Characters: Faith, Mayor Wilkins
Word count: 758
Spoilers: All of season 3 of btvs.
Summery: She relaxed in the tv specialness of the moment, a moment for her and not just look in on from the street, nose pressed against the glass.
AN: A Faith/the Mayor holiday AU. Unbeta'ed. Title taken from the christmas carol "The Christians and the Pagan's".
They stood on the patio of her new apartment, sipping hot coco out of blue snowman mugs and eating chocolate chip cookies. He's human shaped tonight, standing just as he did before when off the clock: dark suit, white shirt and tie folded in his pocket. From the patio, the star on the top of the christmas tree in town square reflected off the nearby buildings.
A few apartments down, a radio crooned Christmas music, something happy and slow. She took another sip of coco, the scent of chocolate mixed with the faint piny burning smell on the wind. She relaxed in the tv specialness of the moment, a moment for her and not just look in on from the street, nose pressed against the glass.
Well, almost perfect.
He tutted, setting his mug down on the railing. “It’s not Christmas yet."
"Yeah but, it's Solstice. That’s a holiday." Had to be, with the stores on main street closed and a bunch of the witches and mages and demons from City Hall taking the day off. Over his shoulder, trickles of smoke waved over Breakers Woods. "Aren't you suppose to be at some big sacrifice tonight?"
"I wanted to spend time with my special girl." He wrapped a cool arm around her shoulders, and she leaned against his side. The blood magic was good, but not perfect, He didn't smell human, more like a mix of the spicy dry incense they burned in his lair and a woody musk like an iguana. "Anyhoo, the folks they use are better after they've simmered a few hours."
The image of a huge caldron popped in head, surrounded by witches; the ones from city hall in their skirt suits and matching heels. Maybe they wouldn't even use a caldron.

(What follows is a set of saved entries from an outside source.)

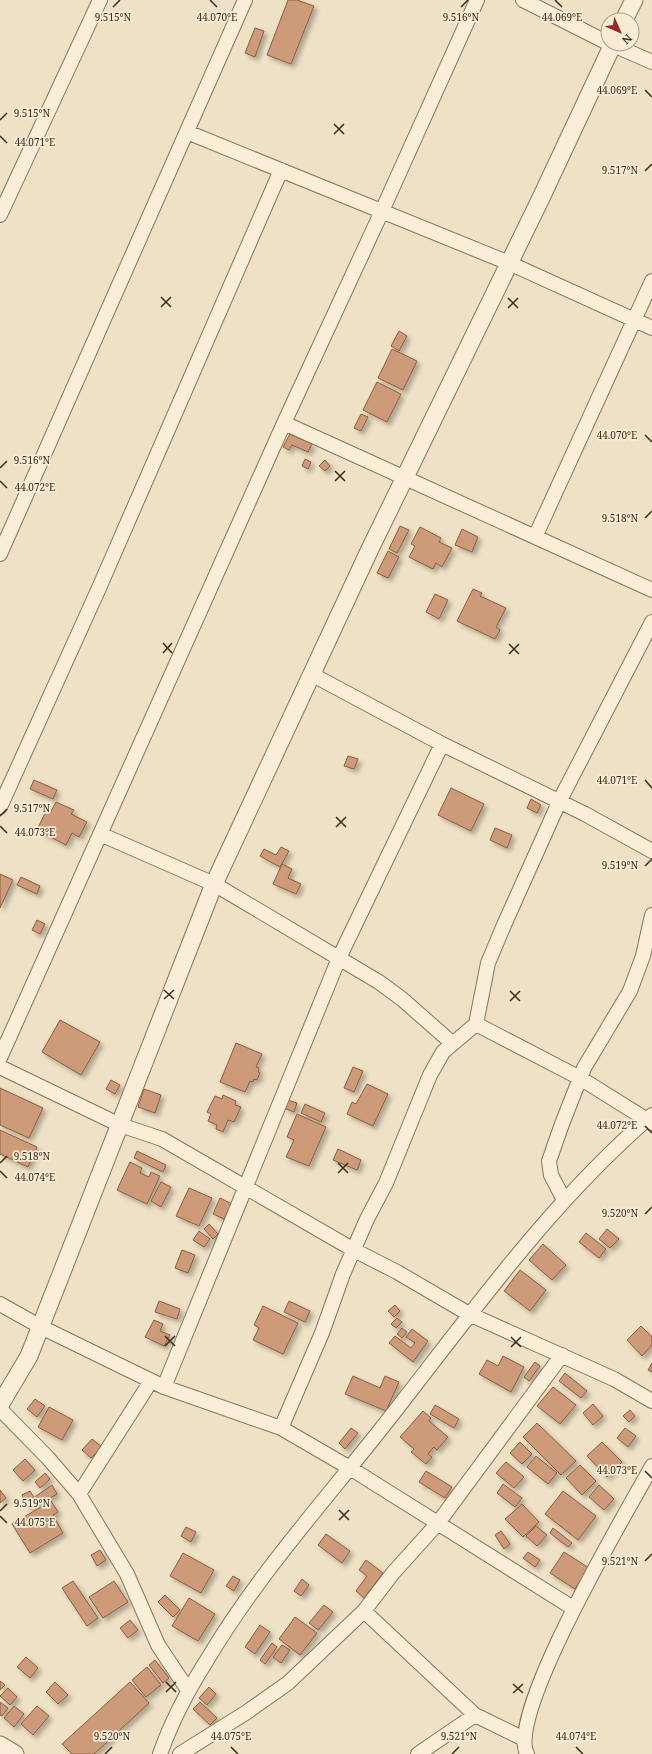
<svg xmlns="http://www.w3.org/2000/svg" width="652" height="1754" font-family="'Noto Serif',serif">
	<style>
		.building { fill: #ce9b7a; stroke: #8a5c40; filter: url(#shadow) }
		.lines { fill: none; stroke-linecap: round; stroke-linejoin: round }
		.minor-casing { stroke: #8a735a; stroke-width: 16 }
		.tertiary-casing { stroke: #8a735a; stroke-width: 19 }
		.minor { stroke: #f9efd8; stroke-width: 14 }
		.tertiary { stroke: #f9efd8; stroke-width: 17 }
		.ticks { fill: none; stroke: #3a2b1f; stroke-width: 1.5 }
		.ticks-label { font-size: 10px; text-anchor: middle; fill: #3a2b1f; stroke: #f6ecd4; stroke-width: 3.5; stroke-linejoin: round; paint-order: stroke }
	</style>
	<defs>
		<filter id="shadow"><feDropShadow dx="3.5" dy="3.5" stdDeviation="2" flood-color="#0004"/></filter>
	</defs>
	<rect width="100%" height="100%" fill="#efe1c5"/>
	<!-- building -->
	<path class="building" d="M288 0H297L314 6 291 64 267 55Z
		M255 28 264 31 255 57 245 53Z
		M399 331 407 336 399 351 391 346Z
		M392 349 417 361 403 390 378 378Z
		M377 382 401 394 387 422 363 410Z
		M361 414 368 417 361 431 354 428Z
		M290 434 312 444 308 452 292 445 289 450 283 447Z
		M305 459 311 462 308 469 302 466Z
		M325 460 330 466 325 471 319 466Z
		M400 526 409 530 397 553 389 549Z
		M420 527 441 538 439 542 452 548 442 567 436 563 433 569 409 557 415 546 411 544Z
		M462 529 478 537 472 552 455 545Z
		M388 551 399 557 388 578 377 573Z
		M473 589 482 593 480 596 506 608 496 627 500 630 495 639 457 621Z
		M435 594 448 600 439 619 426 612Z
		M348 756 358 759 354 769 344 766Z
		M34 780 57 790 53 799 30 789Z
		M451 788 484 804 471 831 438 815Z
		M531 799 541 805 537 813 527 808Z
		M56 802 74 810 71 814 87 822 79 837 72 833 66 845 37 830 46 811 50 813Z
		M495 828 512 835 507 848 490 840Z
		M281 847 289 851 280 867 260 856 264 849 276 855Z
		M282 864 292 869 288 878 301 884 296 894 273 884Z
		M0 874 13 880 0 908Z
		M21 877 40 886 37 894 17 885Z
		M37 920 45 924 40 934 32 930Z
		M60 1020 100 1042 81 1075 42 1052Z
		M236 1043 262 1054 256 1067 259 1068 258 1072 260 1073 257 1080 254 1079 253 1082 250 1081 245 1092 220 1082Z
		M353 1067 363 1071 354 1092 344 1088Z
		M111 1080 120 1085 115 1094 106 1089Z
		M367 1084 388 1094 373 1126 347 1114 352 1102 356 1104Z
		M0 1088 43 1108 29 1138 0 1125Z
		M144 1089 161 1095 155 1113 138 1107Z
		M223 1095 236 1101 235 1105 241 1107 234 1122 228 1120 223 1132 216 1129 217 1125 208 1121 211 1114 207 1112 215 1096 222 1099Z
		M288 1100 297 1103 294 1112 284 1108Z
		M305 1104 325 1113 321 1122 301 1113Z
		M297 1114 326 1127 309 1166 286 1157 294 1140 287 1137Z
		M0 1130 37 1147 28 1167 0 1154Z
		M338 1149 361 1160 357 1170 333 1160Z
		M137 1151 166 1165 163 1172 134 1158Z
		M130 1162 142 1168 140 1173 149 1177 151 1172 160 1176 147 1204 117 1190Z
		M161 1182 171 1187 161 1207 151 1201Z
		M189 1188 212 1198 199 1226 176 1216Z
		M220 1198 232 1204 224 1219 213 1214Z
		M209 1224 218 1234 213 1239 204 1229Z
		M607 1229 619 1239 610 1248 599 1239Z
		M199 1231 210 1239 204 1247 193 1240Z
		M586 1233 606 1249 599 1258 579 1242Z
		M543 1244 566 1265 552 1280 529 1260Z
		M182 1250 195 1255 188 1273 175 1268Z
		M520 1270 546 1290 530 1311 504 1291Z
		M159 1301 180 1309 177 1319 155 1312Z
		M289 1301 310 1311 305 1322 284 1312Z
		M395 1305 400 1311 394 1317 388 1311Z
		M263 1306 298 1323 283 1354 253 1340 259 1328 254 1325Z
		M397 1318 402 1322 396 1328 391 1324Z
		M154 1320 163 1324 160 1331 170 1335 164 1346 145 1337Z
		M641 1326 652 1337V1345L642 1356 627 1340Z
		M402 1328 407 1332 402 1338 397 1334Z
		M412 1329 428 1341 413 1362 389 1343 395 1336 411 1348 415 1343 406 1337Z
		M503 1356 524 1367 511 1392 479 1374 487 1360 498 1366Z
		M535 1362 540 1366 529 1381 524 1377Z
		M652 1363V1372L648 1370Z
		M565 1373 587 1391 581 1398 559 1381Z
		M353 1376 380 1388 385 1376 399 1382 386 1411 345 1394Z
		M553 1387 576 1405 560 1424 537 1406Z
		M35 1399 45 1406 37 1417 27 1409Z
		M593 1404 603 1416 593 1425 583 1413Z
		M435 1405 459 1419 454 1428 430 1414Z
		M49 1407 73 1420 62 1440 38 1427Z
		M630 1410 635 1416 629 1422 623 1416Z
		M423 1411 431 1418 429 1421 448 1437 437 1450 434 1447 428 1454 432 1457 426 1464 411 1452 414 1449 400 1437Z
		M537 1423 576 1461 561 1475 523 1437Z
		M351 1428 358 1433 345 1449 339 1443Z
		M625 1428 636 1436 628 1447 617 1438Z
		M92 1439 102 1447 91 1458 82 1450Z
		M520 1442 532 1454 522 1464 510 1453Z
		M602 1442 622 1462 607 1477 587 1456Z
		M536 1456 557 1473 548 1484 527 1467Z
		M25 1459 35 1470 23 1481 13 1470Z
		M506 1462 524 1477 514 1488 496 1473Z
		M580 1465 596 1481 582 1495 566 1478Z
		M426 1471 452 1487 445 1498 419 1482Z
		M45 1473 50 1479 40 1488 35 1482Z
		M503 1484 522 1498 515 1507 497 1493Z
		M52 1485 57 1494 40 1504 36 1496Z
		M599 1485 614 1499 604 1510 589 1497Z
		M0 1490 6 1498 0 1503Z
		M30 1491 38 1504 30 1509 22 1495Z
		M563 1491 596 1516 578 1540 545 1514Z
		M51 1501 58 1512 53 1515 63 1533 30 1553 12 1524Z
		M522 1504 539 1522 523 1537 505 1519Z
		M536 1526 547 1535 537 1546 526 1536Z
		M186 1527 196 1532 191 1542 181 1536Z
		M553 1528 572 1543 568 1547 550 1533Z
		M501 1531 510 1544 504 1549 495 1535Z
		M326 1534 350 1551 342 1563 318 1545Z
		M100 1550 106 1560 97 1566 91 1555Z
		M528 1552 540 1560 535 1567 523 1558Z
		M564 1552 589 1568 575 1589 550 1573Z
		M183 1553 214 1570 201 1593 170 1576Z
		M366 1560 383 1573 364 1598 356 1591 367 1576 359 1570Z
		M233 1576 240 1580 234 1591 226 1586Z
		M302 1579 309 1585 301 1596 294 1591Z
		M73 1581 98 1618 87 1626 62 1588Z
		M114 1581 128 1602 103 1618 89 1597Z
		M165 1595 180 1610 173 1617 158 1602Z
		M189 1598 215 1614 198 1641 172 1626Z
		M324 1605 333 1612 318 1630 309 1623Z
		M295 1617 317 1633 300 1655 279 1639Z
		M130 1620 138 1630 128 1638 120 1628Z
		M260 1625 270 1632 255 1654 245 1647Z
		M272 1643 277 1647 265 1664 260 1660Z
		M282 1645 290 1650 281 1663 273 1657Z
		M26 1657 38 1668 30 1678 17 1667Z
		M155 1660 169 1678 163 1683 149 1665Z
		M147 1667 161 1685 146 1697 132 1680Z
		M0 1681 5 1685 0 1690Z
		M55 1682 68 1695 58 1704 46 1692Z
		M130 1682 149 1703 94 1754H72L62 1744Z
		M209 1687 216 1694 207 1705 199 1698Z
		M8 1688 17 1697 10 1705 0 1696Z
		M0 1702 8 1708 2 1716 0 1715Z
		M200 1702 217 1718 210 1725 193 1709Z
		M14 1706 24 1714 14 1727 4 1718Z
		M37 1706 49 1716 33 1735 21 1724Z"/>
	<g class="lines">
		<defs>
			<path id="minor" d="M523 0 608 43
				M611 44 652 62
				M187 132 509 263 652 328
				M0 215 100 0
				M284 423 652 590
				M535 537 652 281
				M0 554 245 0
				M311 674 442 744 585 814 652 851
				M0 807 99 588 281 170
				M100 834 214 884 379 982 402 999 452 1043
				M476 1024 580 1078 652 1123
				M0 1058 284 423 382 211 477 0
				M0 1067 120 1125 162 1139 354 1250 397 1272 469 1314 614 1379 652 1401
				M564 1200 551 1175 549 1161 562 1124 584 1068 630 991 643 956 652 915
				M0 1304 41 1327 164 1387 281 1428 350 1468 573 1608
				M164 1387 339 958 442 744
				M0 1409 48 1458 79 1494 127 1574 158 1645 188 1690
				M281 1428 322 1333 343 1274 367 1219 386 1183 430 1075 443 1052 476 1024 488 963 504 925 560 800 652 622
				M79 1494 151 1381
				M364 1611 475 1715 524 1739
				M160 1754C172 1720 188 1690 207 1660 257 1576 321 1505 381 1429 467 1320 546 1206 652 1115
				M180 1754 247 1712 288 1683 364 1611 393 1573 438 1523 562 1355
				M418 1754 475 1715
				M527 1754C506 1714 628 1510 652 1466"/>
			<path id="tertiary" d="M624 20 634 0
				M0 1405 29 1356 214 884 370 549 540 200 613 44
				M0 1745 15 1754"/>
		</defs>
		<!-- minor casing -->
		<use href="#minor" class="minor-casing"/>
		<!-- tertiary casing -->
		<use href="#tertiary" class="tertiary-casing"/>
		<!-- minor -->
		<use href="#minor" class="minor"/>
		<!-- tertiary -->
		<use href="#tertiary" class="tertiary"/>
	</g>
	<!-- ticks -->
	<path class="ticks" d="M210 0 217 7M555 0 562 7M113 7 120 0M461 7 468 0M645 90 652 97M0 120 7 113M334 124 344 134M334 134 344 124M0 136 7 143M645 171 652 164M161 297 171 307M508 298 518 308M161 307 171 297M508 308 518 298M645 435 652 442M0 468 7 461M335 471 345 481M0 481 7 488M335 481 345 471M645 518 652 511M163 643 172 653M509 644 519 654M163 653 172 643M509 654 519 644M645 780 652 788M0 816 7 809M336 817 346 827M0 826 7 833M336 827 346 817M645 866 652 859M164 990 174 999M510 991 520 1001M164 999 174 990M510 1001 520 991M645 1126 652 1133M0 1163 7 1156M338 1163 348 1173M0 1171 7 1178M338 1173 348 1163M645 1214 652 1207M165 1336 175 1346M511 1337 521 1347M165 1346 175 1336M511 1347 521 1337M645 1471 652 1478M339 1510 349 1520M0 1511 7 1504M0 1516 7 1523M339 1520 349 1510M645 1561 652 1554M166 1682 176 1692M513 1684 523 1693M166 1692 176 1682M513 1693 523 1684M231 1747 238 1754M576 1747 583 1754M105 1754 112 1747M452 1754 459 1747"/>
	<g class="ticks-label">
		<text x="113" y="21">9.515°N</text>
		<text x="217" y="21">44.070°E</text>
		<text x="461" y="21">9.516°N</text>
		<text x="562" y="21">44.069°E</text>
		<text x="617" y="94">44.069°E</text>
		<text x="32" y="117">9.515°N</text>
		<text x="35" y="146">44.071°E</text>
		<text x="620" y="174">9.517°N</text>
		<text x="617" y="439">44.070°E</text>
		<text x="32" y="464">9.516°N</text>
		<text x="35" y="491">44.072°E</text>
		<text x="620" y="522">9.518°N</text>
		<text x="617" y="784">44.071°E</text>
		<text x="32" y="812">9.517°N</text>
		<text x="35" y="836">44.073°E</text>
		<text x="620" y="869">9.519°N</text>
		<text x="617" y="1129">44.072°E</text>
		<text x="32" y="1160">9.518°N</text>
		<text x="35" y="1181">44.074°E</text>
		<text x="620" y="1217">9.520°N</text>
		<text x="617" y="1474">44.073°E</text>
		<text x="32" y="1507">9.519°N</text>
		<text x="35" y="1526">44.075°E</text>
		<text x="620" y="1565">9.521°N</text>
		<text x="112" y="1740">9.520°N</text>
		<text x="231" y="1740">44.075°E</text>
		<text x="459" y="1740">9.521°N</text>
		<text x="576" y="1740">44.074°E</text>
	</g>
	<!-- north arrow -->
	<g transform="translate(620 32) rotate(135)"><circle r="19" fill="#f6ecd4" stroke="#ab9f8c"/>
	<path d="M0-3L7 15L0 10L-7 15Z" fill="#9a292c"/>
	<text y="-6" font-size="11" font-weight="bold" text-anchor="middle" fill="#3a2b1f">N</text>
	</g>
</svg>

She'd fine out soon enough, not letting him near all those magic people without back up. “How about a tiny one?" One shiny red box was knife shaped, hopefully to replace the ruined one.
"Try the flat one with the purple bow" With that, she was gone, through the living room with her killer sound system and big screen tv turned off so the large christmas tree cast blue and white lights all over the walls.
Under a pile of brightly wrapped boxes was the one he referred to. She shook it on her way back to the patio. Something heavy that slid around the box. He smiled at her when she came outside, her cue to rip off the paper and the thin box.
Inside lay a black leather coat with a pair of matching gloves. She whistled as she ran her hands along the leather.
“Try it on, lets see."
It fit like she'd been dipped in it. Gathering the lapels against her face, she threw here arms around him and he hugged her tight. She could feel the coiled strength,the almost electric current of magic raising goosebumps over her skin and knew if he wanted to, he could crush her like a orange, all pulp and juice. But he wouldn't. Not her.
“I have another surprise for you." He patted her back as he let go.
"Boys," he called out, and three figures in brown robes stepped to edge of the roof above them. A shiver dashed up her spine as she watched the robed figures raise their arms. One look towards her boss, grinning with his excited little boy smile, and she unclenched her fists.
Faster than smoke, clouds blotted out the moon and a cold breeze rolled through. She zipped her jacket and shivered for real as the temperature dropped. She didn't catch on until the first flakes of snow began to fall.
"I didn't think I’d continuing feeling like this, not after I changed. But I still got human sentimentality stitched around here like a old leather ball." He touched his chest, which isn't even where his heart is anymore. She must have looked confused, because his grin widened “Forget all that. If anyone deserves a white solstice, it's my girl."
The snow fell thick and fast, dusting everything in sight. It reminded her of last Christmas, only the freak snowstorm was for her and the gifts and the tree and the let’s-be-together was all for her. No more looking into other people happy christmases.
And no thinking of Joyce, with her silent house and her tiny tree and her tiny wreath just the sized for a headstone buried under the snow.
That, she was sure, never happened in Christmas specials.